DIRECTION:
Pull out every line in the records that contains the string "region".

INPUT FOR THIS TASK:
---+---
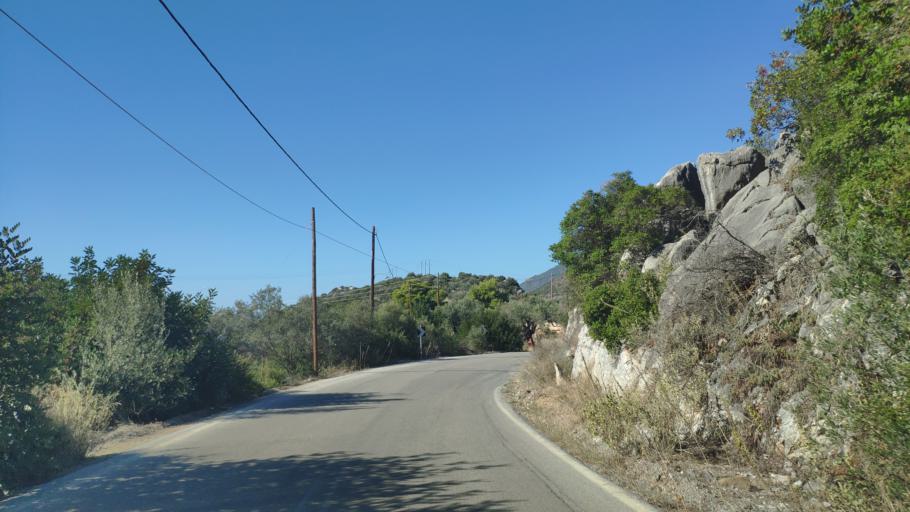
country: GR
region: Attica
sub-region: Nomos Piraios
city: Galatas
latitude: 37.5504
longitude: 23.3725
---+---
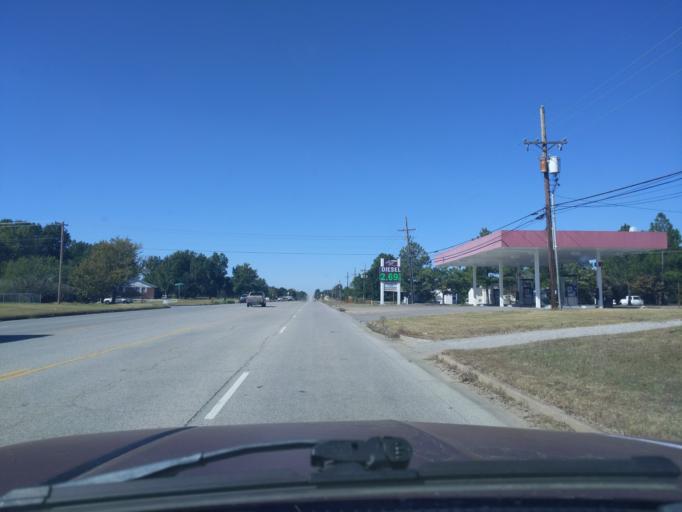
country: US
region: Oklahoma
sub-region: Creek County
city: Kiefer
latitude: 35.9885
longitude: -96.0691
---+---
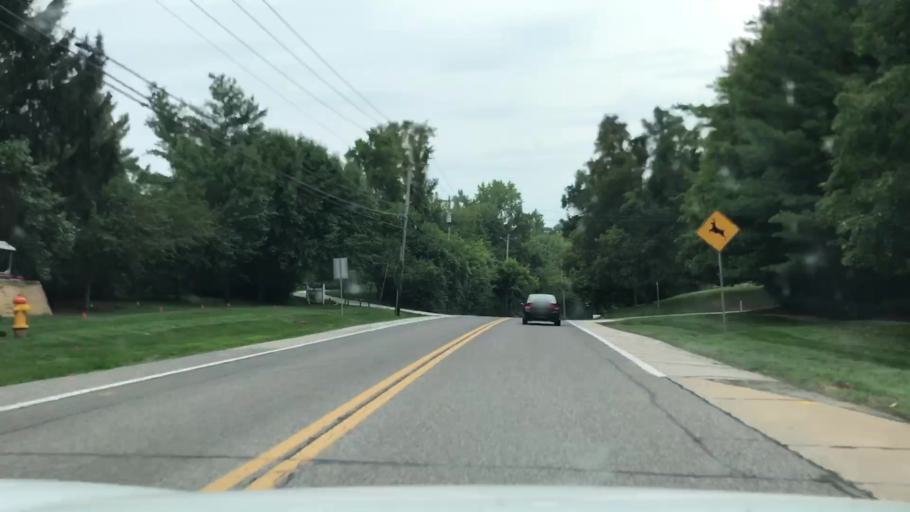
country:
---+---
TASK OUTPUT:
region: Attica
sub-region: Nomos Piraios
region: Oklahoma
sub-region: Creek County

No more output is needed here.